I'm hoping to try it next year on a trip to NYC.


----------



## abbekit (Jul 19, 2011)

They are renovating the rooms from the top down.  Reno won't be completed until fall so request a higher floor.  We were on the 25th floor last year in a corner 1br suite and even though it was prior to the renovation we loved loved it (and the view).

Here's a link to some photos of the new design 

http://www.hotelchatter.com/story/2...ls/New_Rooms_Blossom_At_The_Affinia_Manhattan

Senorak,  please post a review and take lots of photos.  We're going in the fall (yes, I'm happy with RCI again   ).  I would especially like to see more photos of the kitchen and bathroom.  Photos and a floor plan of our floor in my link below.

Have a great time in NYC!


----------



## senorak (Jul 20, 2011)

Thanks for the link to pics of the renovated rooms.  I, too, was more than happy with the old rooms....even those w/o a view.  Just getting a bit worried with some of the reviews I was reading on recent stays.   I was thrilled when Platinum came out and had the Affinia, (at a much lower TPU than the Manhattan Club), and summer dates to boot!  Taking my daughter to celebrate her 16th bday.:whoopie:   Can't wait. 

Deb


----------



## rickandcindy23 (Jul 20, 2011)

I can only see deposits through December.  I suppose it's because I have a free RCI weeks account, which is tied to the RCI points account.  I guess I need to extend my membership to RCI points Platinum?  I thought you could only do it one year at a time, which means I cannot do it yet.


----------



## tombo (Jul 20, 2011)

rickandcindy23 said:


> I can only see deposits through December.  I suppose it's because I have a free RCI weeks account, which is tied to the RCI points account.  I guess I need to extend my membership to RCI points Platinum?  I thought you could only do it one year at a time, which means I cannot do it yet.

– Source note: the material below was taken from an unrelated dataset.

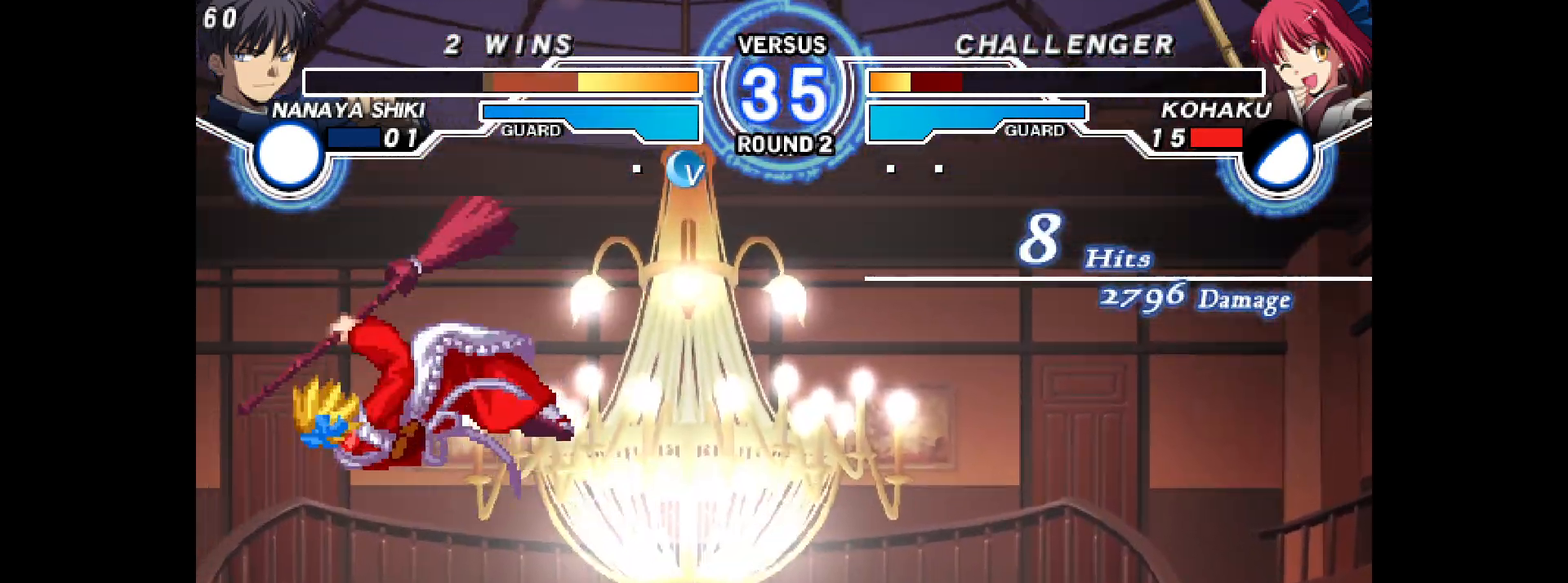
{"dt_ms": 500, "buttons": [], "events": [[267, "DPAD_RIGHT", "down"], [283, "DPAD_RIGHT", "up"]]}
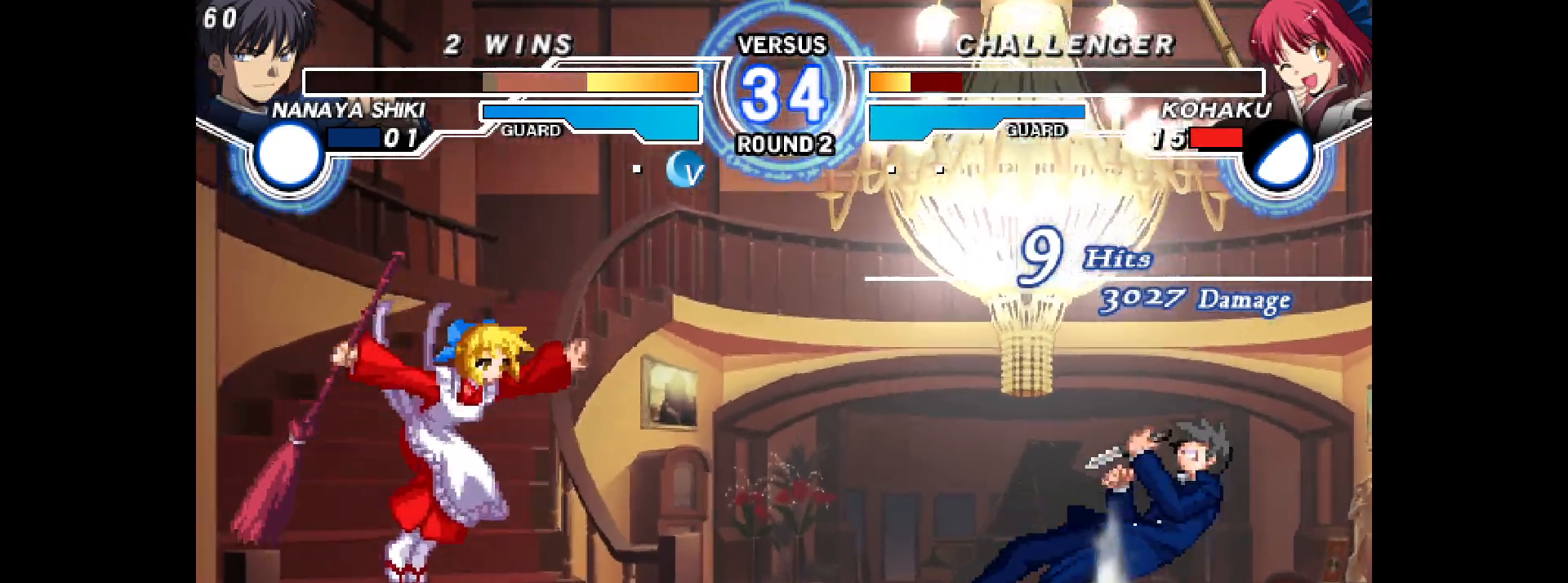
{"dt_ms": 500, "buttons": [], "events": [[433, "DPAD_RIGHT", "down"], [483, "DPAD_RIGHT", "up"]]}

Nahh. I am paid up until 2015 and I can only see availability through December too.


----------



## rickandcindy23 (Jul 20, 2011)

tombo said:


> Nahh. I am paid up until 2015 and I can only see availability through December too.



Where are all of these summer dates?  How come we cannot see them?


----------



## Margariet (Jul 20, 2011)

rickandcindy23 said:


> Where are all of these summer dates?  How come we cannot see them?



I don't have platinum since platinum membership is not available for RCI Europe but I see weeks for August 2011 to September 2012.


----------



## rickandcindy23 (Jul 20, 2011)

I only see Oct-Dec.


----------



## Margariet (Jul 20, 2011)

rickandcindy23 said:


> I only see Oct-Dec.



Well, it's only extra's, no exchanges. I guess because I don't have platinum. For the Manhattan Club it's regular exchange, extra's and the 3 and 4 night rentals.


----------



## tombo (Jul 20, 2011)

Margariet said:


> Well, it's only extra's, no exchanges. I guess because I don't have platinum. For the Manhattan Club it's regular exchange, extra's and the 3 and 4 night rentals.



That's it. We were looking for exchanges only, not extra vacations.


----------



## Margariet (Jul 20, 2011)

tombo said:


> That's it. We were looking for exchanges only, not extra vacations.



The summer weeks were available in April 2011 for RCI Platinum members. Michael Coley posted about it but I guess they are gone now since you don't see them.

http://www.tugbbs.com/forums/showthread.php?t=145683&highlight=affinia


----------



## senorak (Jul 20, 2011)

Sorry....I may have confused people.  I don't see any more summer weeks....just Oct. into Dec. 2011 at this point.  But earlier, (in the spring), there were a ton of summer weeks for the Affinia Manhattan (in RCI Platinum).  I booked back in April or May.  My week begins July 29th, but I know there were weeks in June and early July available back then....so was wondering if any TUGgers had them and how their stay turned out.  Sorry for any mixup. 

Deb


----------